Foto: David Larrosa, 10 años

martes, 31 de mayo de 2011

PRIMAVERA URBANA

 
    El jueves, cuando subía en el 15 por Paseo de San Juan, la conductora no dobló por Industria. Tuvo un lapsus y siguió recto. El pasaje entero exclamó: ¿qué pasa? Pero no pasaba nada, ¿qué iba a pasar? Dimos una extraordinaria vuelta a la manzana en un autobús urbano despistado. Y ya está, luego seguimos el rumbo convenido. Cierto que era una tarde primaveral.
    Ayer, cuando a la salida del cole subía con el 15 por el Paseo de San Juan, el parque infantil rezumaba vida. Desde la ventana descubrí con asombro que en uno de los columpios que pendulaba enérgicamente no había ningún niño: era una abuelita moderna quien proyectaba su melena gris al viento. A su lado, pacientemente hacían cola dos pequeños.
* * * * * * *
• [En qué consiste]: Transcribe íntegramente y sin ningún cambio el fragmento de arriba sobre la primavera urbana.

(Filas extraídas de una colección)
* * * * * * *
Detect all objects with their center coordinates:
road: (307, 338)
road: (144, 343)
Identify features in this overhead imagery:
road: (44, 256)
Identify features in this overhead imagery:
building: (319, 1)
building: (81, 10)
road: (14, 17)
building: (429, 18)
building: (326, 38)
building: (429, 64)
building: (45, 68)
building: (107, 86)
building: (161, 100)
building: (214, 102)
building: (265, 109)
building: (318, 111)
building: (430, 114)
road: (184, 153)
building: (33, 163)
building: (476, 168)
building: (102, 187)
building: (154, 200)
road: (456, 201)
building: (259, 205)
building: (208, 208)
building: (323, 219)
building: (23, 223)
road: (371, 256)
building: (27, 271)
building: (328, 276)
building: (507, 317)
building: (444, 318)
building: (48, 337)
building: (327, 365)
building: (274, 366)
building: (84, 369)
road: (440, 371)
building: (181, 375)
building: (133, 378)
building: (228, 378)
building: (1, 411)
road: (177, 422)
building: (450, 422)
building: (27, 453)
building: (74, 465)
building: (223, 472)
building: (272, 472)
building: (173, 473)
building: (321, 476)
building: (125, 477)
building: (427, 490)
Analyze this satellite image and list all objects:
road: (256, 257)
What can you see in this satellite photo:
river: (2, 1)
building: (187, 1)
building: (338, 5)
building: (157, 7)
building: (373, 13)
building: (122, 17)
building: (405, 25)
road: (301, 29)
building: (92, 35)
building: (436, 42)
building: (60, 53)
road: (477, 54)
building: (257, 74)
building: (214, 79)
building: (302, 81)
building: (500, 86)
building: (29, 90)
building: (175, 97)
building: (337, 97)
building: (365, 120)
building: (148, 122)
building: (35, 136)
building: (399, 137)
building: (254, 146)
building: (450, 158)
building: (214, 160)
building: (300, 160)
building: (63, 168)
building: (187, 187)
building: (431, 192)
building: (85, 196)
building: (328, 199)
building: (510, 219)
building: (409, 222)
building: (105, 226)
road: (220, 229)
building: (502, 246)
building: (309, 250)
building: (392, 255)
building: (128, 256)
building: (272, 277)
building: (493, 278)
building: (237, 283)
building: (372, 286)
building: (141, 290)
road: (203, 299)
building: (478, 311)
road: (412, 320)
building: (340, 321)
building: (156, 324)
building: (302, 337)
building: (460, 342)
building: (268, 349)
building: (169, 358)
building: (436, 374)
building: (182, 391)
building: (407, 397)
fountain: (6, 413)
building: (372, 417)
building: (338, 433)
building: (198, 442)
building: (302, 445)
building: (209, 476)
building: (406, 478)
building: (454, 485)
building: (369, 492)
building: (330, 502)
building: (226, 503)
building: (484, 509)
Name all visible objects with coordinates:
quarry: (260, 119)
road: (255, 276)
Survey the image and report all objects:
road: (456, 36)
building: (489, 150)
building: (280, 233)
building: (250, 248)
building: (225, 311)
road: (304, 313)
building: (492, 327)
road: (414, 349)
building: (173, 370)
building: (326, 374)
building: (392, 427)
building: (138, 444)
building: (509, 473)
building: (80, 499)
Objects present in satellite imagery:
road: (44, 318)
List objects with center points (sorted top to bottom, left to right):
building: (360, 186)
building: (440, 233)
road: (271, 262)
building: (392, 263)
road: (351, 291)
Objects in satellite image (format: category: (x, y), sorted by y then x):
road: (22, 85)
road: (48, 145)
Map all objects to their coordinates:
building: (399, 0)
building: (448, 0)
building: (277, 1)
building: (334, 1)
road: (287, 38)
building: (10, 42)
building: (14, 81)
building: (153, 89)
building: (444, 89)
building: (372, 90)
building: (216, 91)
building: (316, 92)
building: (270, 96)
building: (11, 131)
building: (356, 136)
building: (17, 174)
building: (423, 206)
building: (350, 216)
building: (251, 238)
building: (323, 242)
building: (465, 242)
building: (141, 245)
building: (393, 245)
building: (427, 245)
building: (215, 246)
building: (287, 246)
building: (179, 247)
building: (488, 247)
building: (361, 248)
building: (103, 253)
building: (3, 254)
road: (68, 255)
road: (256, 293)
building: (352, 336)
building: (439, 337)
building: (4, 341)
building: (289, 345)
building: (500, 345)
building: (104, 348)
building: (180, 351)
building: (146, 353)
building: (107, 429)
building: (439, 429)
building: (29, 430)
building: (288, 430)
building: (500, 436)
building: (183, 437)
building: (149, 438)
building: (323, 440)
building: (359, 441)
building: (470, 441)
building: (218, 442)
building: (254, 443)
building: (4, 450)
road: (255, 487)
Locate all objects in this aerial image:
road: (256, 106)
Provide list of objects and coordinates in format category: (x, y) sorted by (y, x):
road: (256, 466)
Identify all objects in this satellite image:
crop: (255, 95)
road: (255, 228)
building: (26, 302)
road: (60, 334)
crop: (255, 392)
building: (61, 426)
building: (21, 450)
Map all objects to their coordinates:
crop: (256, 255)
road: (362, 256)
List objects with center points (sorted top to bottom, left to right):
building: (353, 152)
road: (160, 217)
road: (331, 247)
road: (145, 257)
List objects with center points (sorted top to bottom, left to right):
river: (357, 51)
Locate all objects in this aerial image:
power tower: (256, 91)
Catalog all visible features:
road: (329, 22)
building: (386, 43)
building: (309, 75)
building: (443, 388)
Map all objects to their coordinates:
* * * * * * *
• [Respuesta correcta]:
Foto: David Larrosa, 10 años

martes, 31 de mayo de 2011

PRIMAVERA URBANA

 
    El jueves, cuando subía en el 15 por Paseo de San Juan, la conductora no dobló por Industria. Tuvo un lapsus y siguió recto. El pasaje entero exclamó: ¿qué pasa? Pero no pasaba nada, ¿qué iba a pasar? Dimos una extraordinaria vuelta a la manzana en un autobús urbano despistado. Y ya está, luego seguimos el rumbo convenido. Cierto que era una tarde primaveral.
    Ayer, cuando a la salida del cole subía con el 15 por el Paseo de San Juan, el parque infantil rezumaba vida. Desde la ventana descubrí con asombro que en uno de los columpios que pendulaba enérgicamente no había ningún niño: era una abuelita moderna quien proyectaba su melena gris al viento. A su lado, pacientemente hacían cola dos pequeños.